Now, look around you. When I do that, I see, besides the "official" computer that I am typing this on, a fax machine, a digital phone set, a reasonably smart printer, a teletext enabled (but still analog) TV set, a smart video and a not very smart (and actually defunct) CD player. In the neighboring room two GSM phones.

In the short space of three decades our daily environment has changed: from passive, inert objects that react predictably when acted upon, to active, "smart" objects that may do things behind our backs. When I sit down upon a chair, I assume that it will just carry my weight, unthinkingly, and without taking any special interest in my political opinions or my consumer behavior, or in any little secrets that I'd like to keep to myself. For conventional chairs, this still holds. But for more and more of our daily environment, this is disappearing.

What is different, is: intelligence. The processing, the flow, of information. There is no such thing as "just" software: another few short decades, and pretty much everything will be in software, or pass through software -- which I will want to be able to trust.

- Martin
PaulFerris

Dec 31, 2004
12:22 PM EDT
From reading this article, one of the main points that the person tries to make comes from the "authority" of an anonymous posted "kernel developer" that had been contributing for 8 years (supposedly).

The point is this, the author seems to treat this as some kind of authority -- kernel developers points of view are nice ... but the people that actually use the product's view matter (I'd say more) too.

It all goes back to the whole authoritative voice thing -- so some guy did an anonymous post saying that he didn't think this or that -- so what? it's not like it changes the value of a Free license vs a proprietary one.

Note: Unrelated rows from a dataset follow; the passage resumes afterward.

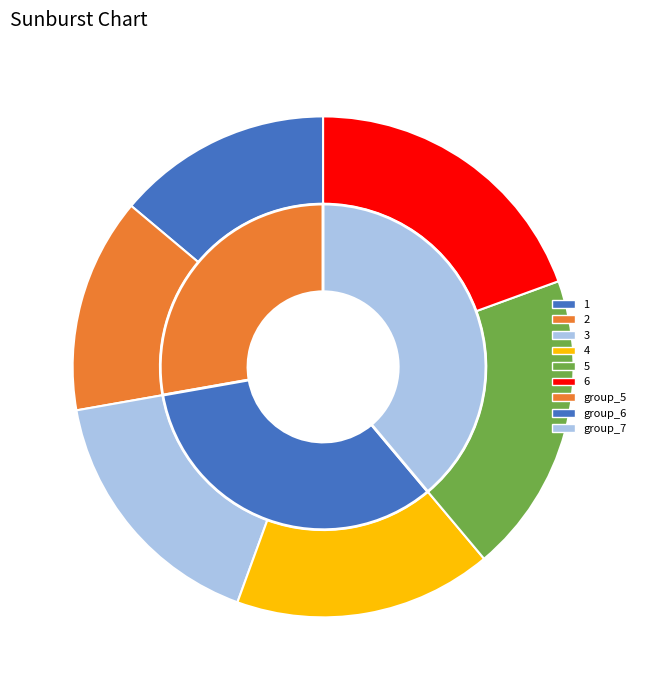

Which category has the biggest portion of the pie?

5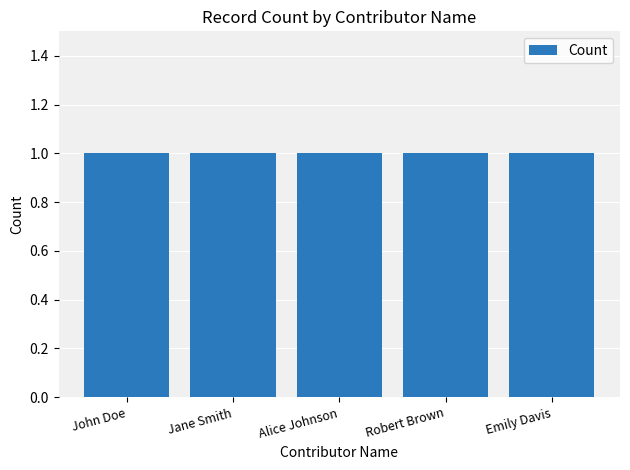

What is the smallest value displayed?

1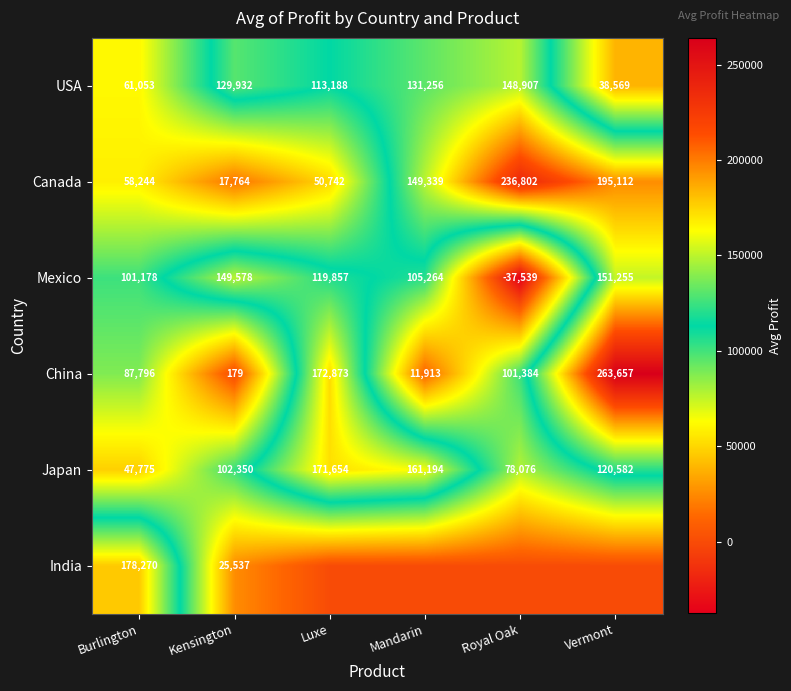

Is it true that USA equals 129932 at Kensington?

True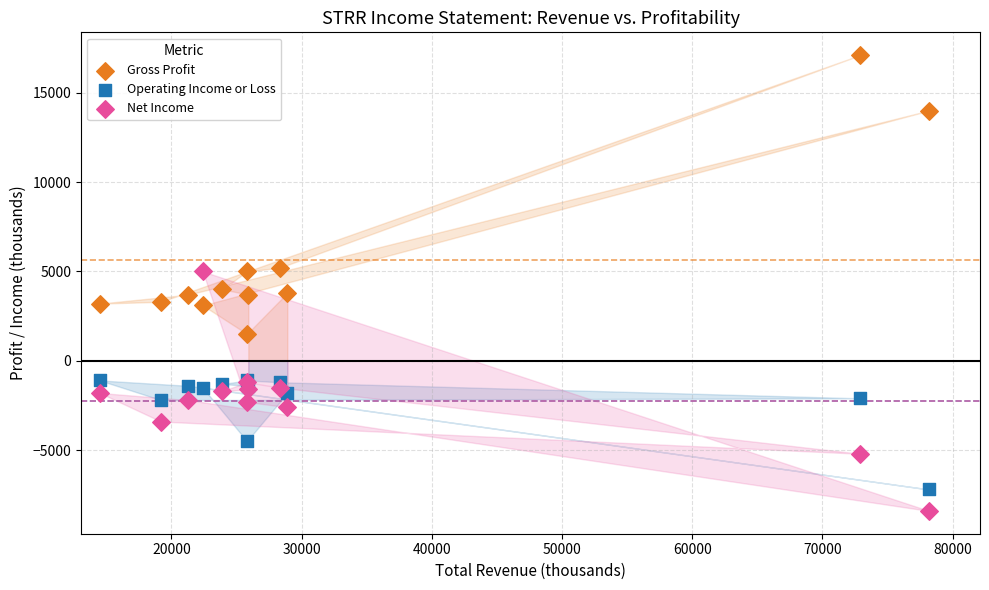

Which series has the largest Y range (max minus min)?

Gross Profit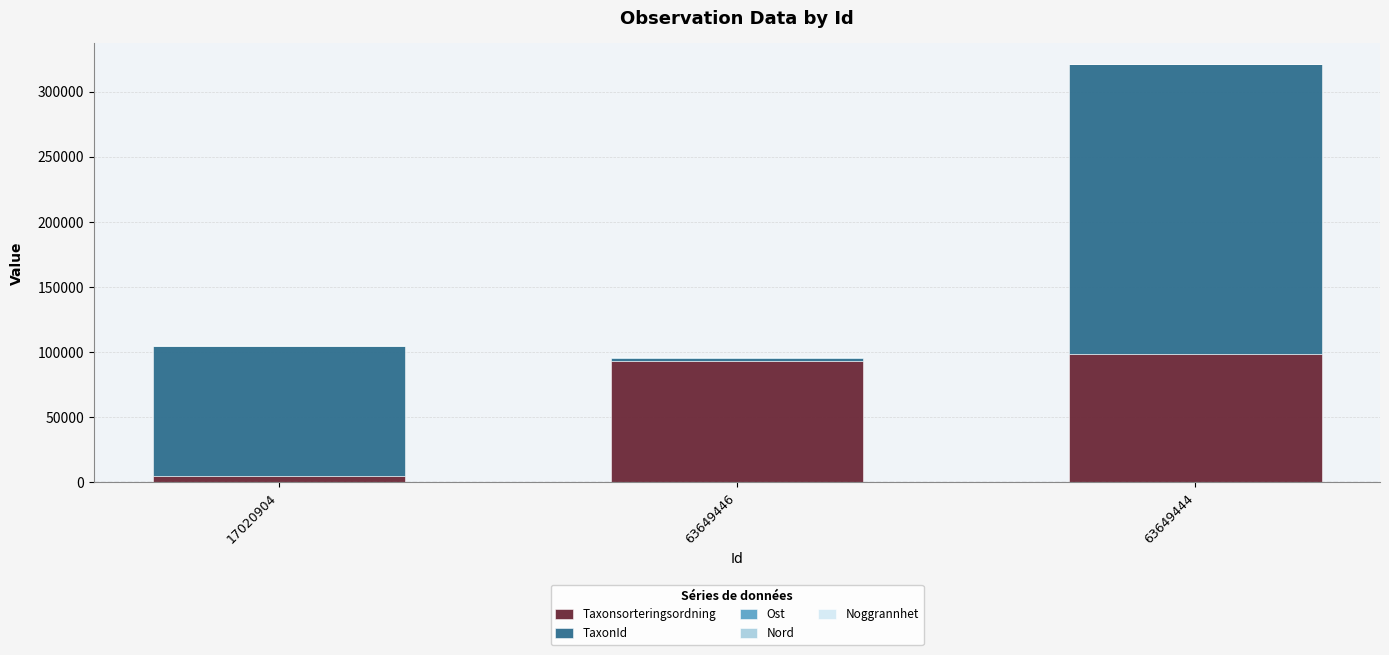

What is the highest value of the Taxonsorteringsordning series?

98520.0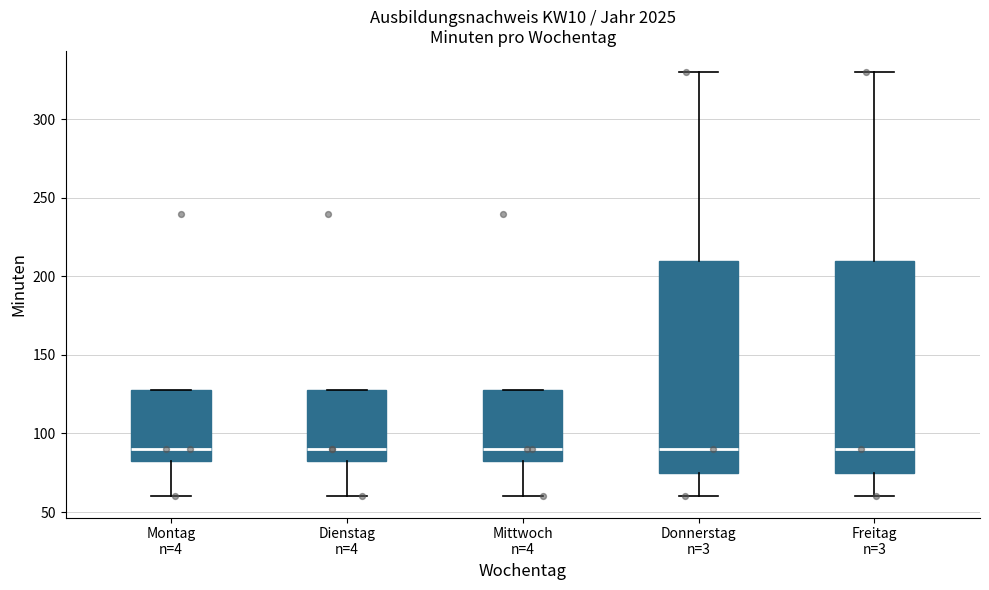

Where does the lower whisker of the box for Dienstag n=4 end on the y-axis? The values are not printed on the chart, so give them approximately, as read against the axis.

60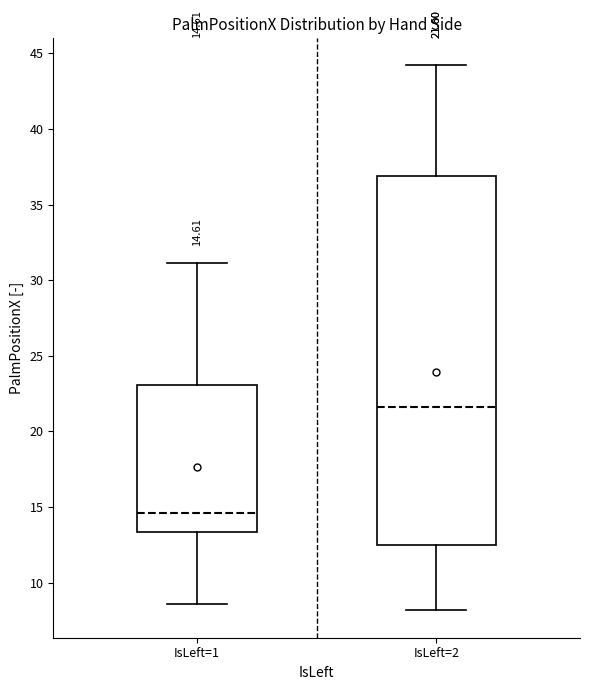

Which box's median line is the lowest?

IsLeft=1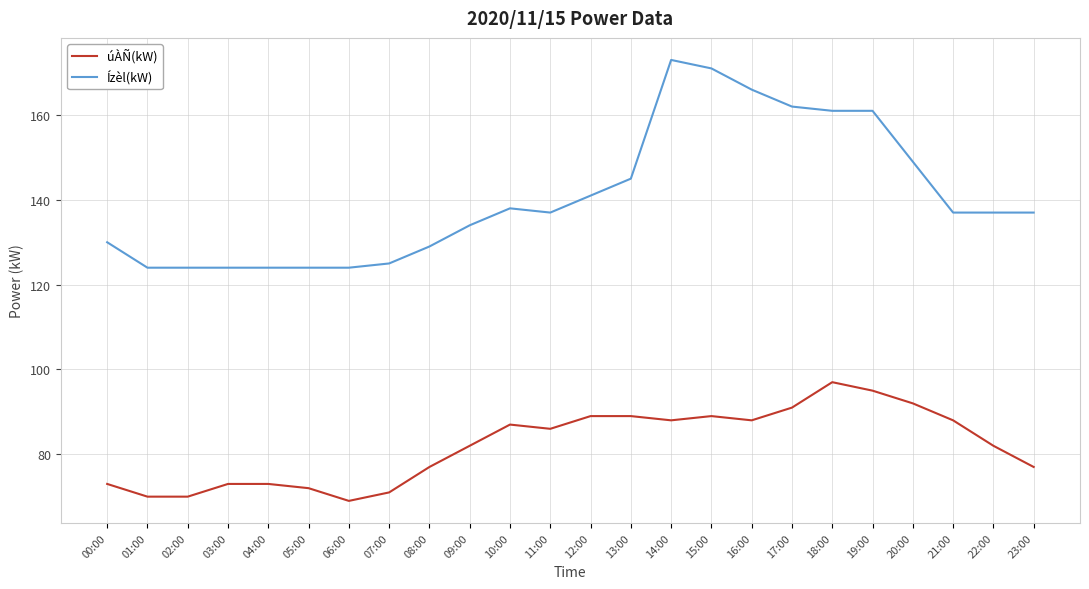

What is the minimum value shown in the chart?

69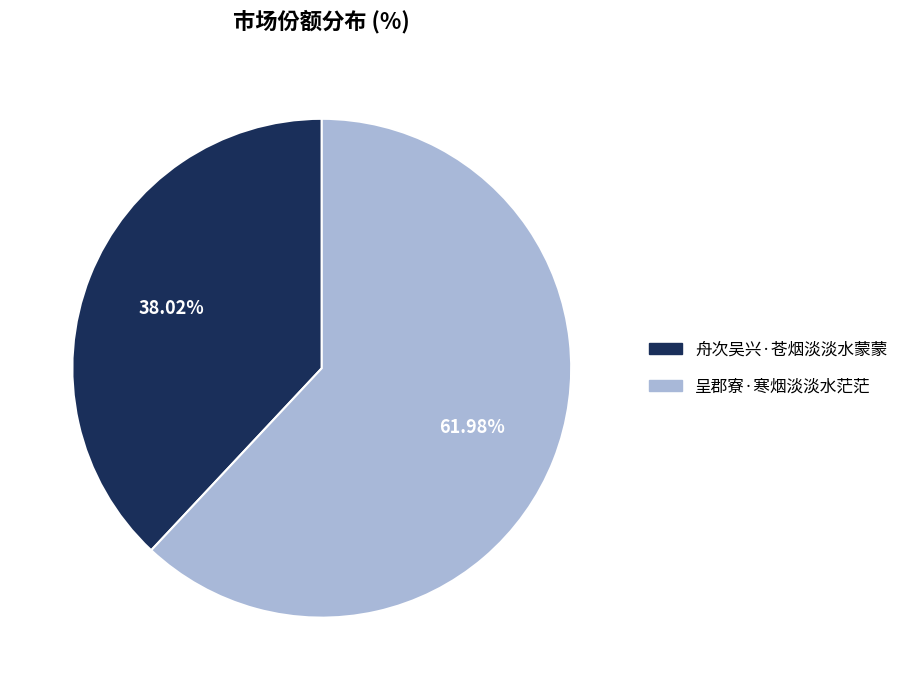

What is the majority slice?

呈郡寮·寒烟淡淡水茫茫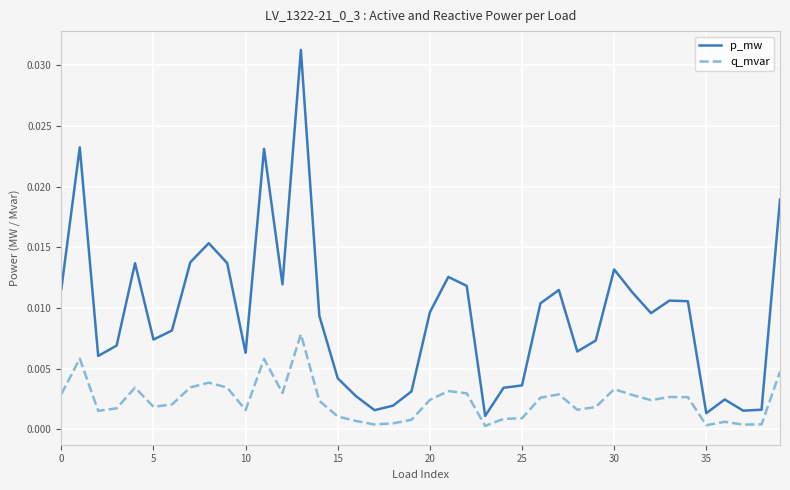

Which series has the largest range (max minus min)?

p_mw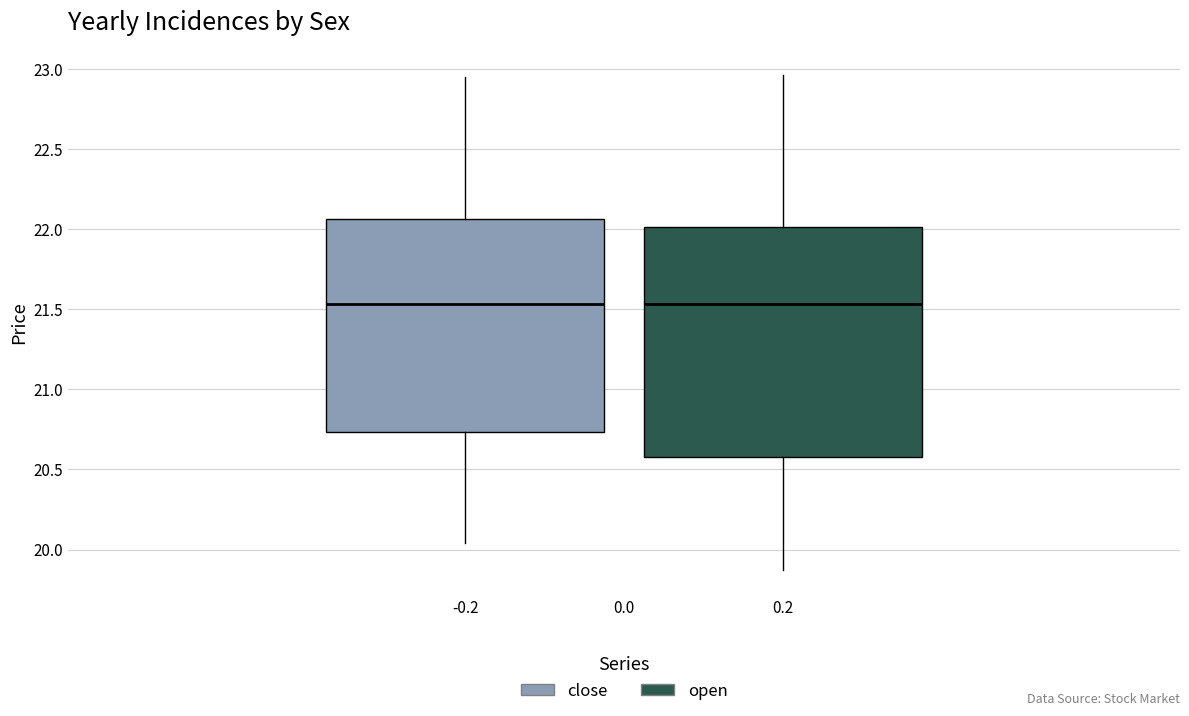

Which box is the tallest, from its lower edge to its upper edge?

0.2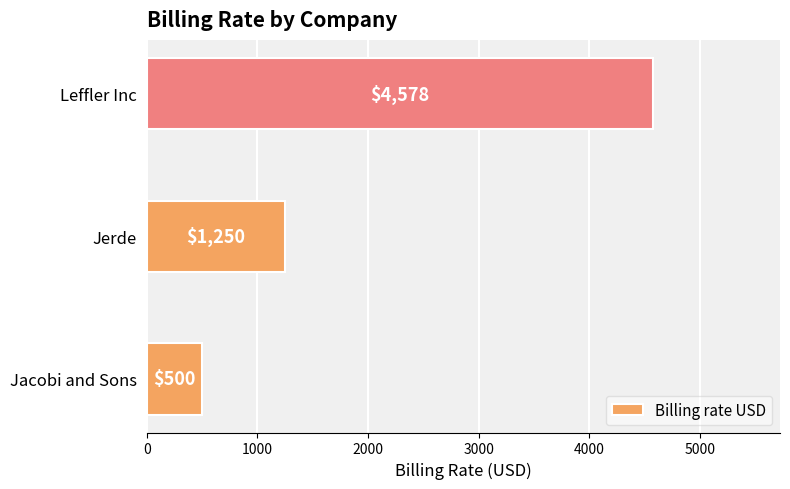

What is the difference between the values at Jacobi and Sons and Jerde?

750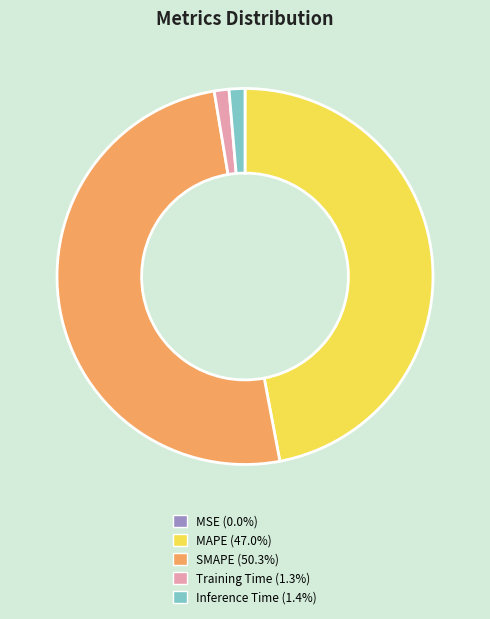

What is the ratio of the value at SMAPE to the value at MAPE?

1.1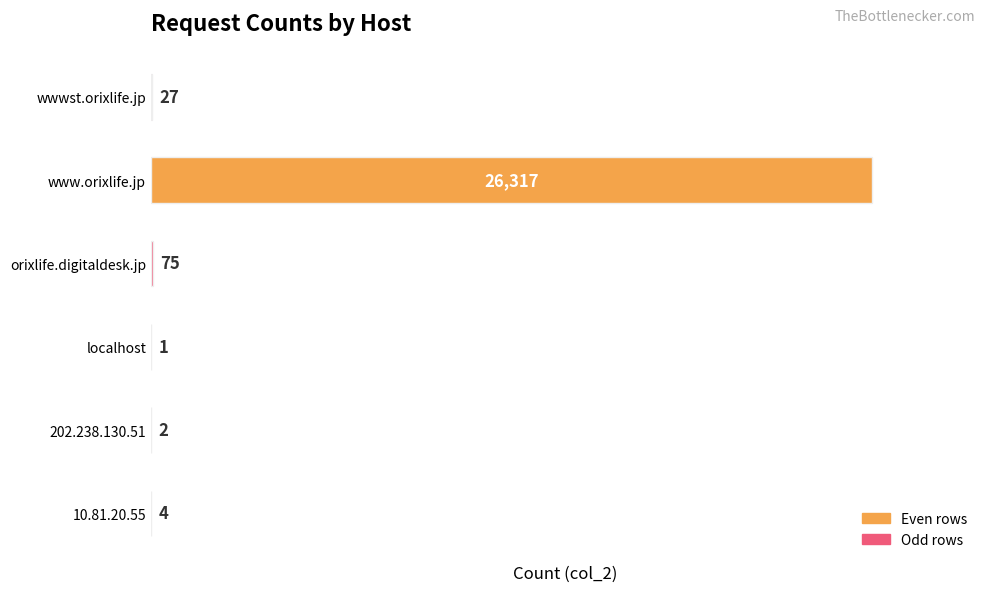

What is the sum of all values?

26426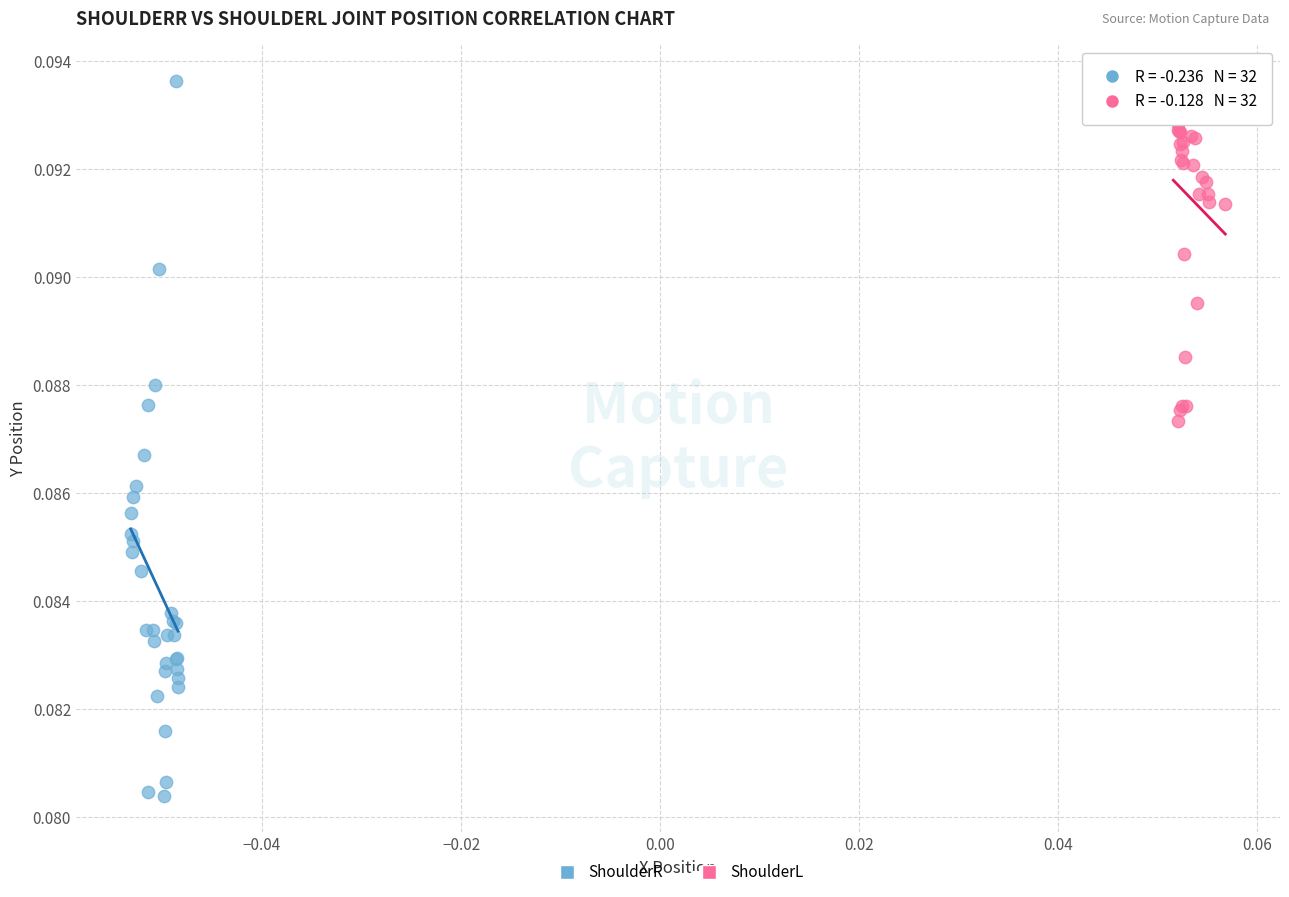

Which series contains the lowest Y value?

ShoulderR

The value is there -- or we wouldn't be _here_.

Cheers --FeriCyde
r_a_trip

Jan 01, 2005
3:30 PM EDT
The example of the Anonymous is a reaction I've noticed more often over the net. It just came in handy as a fresh example. A license alone is not enough to safeguard Freedom.

Freedom is a mindset. If Free Software is written just because the license is fashionable, this Freedom only lives as long as the fashion fad survives. The license doesn't embody Freedom, it's people that do.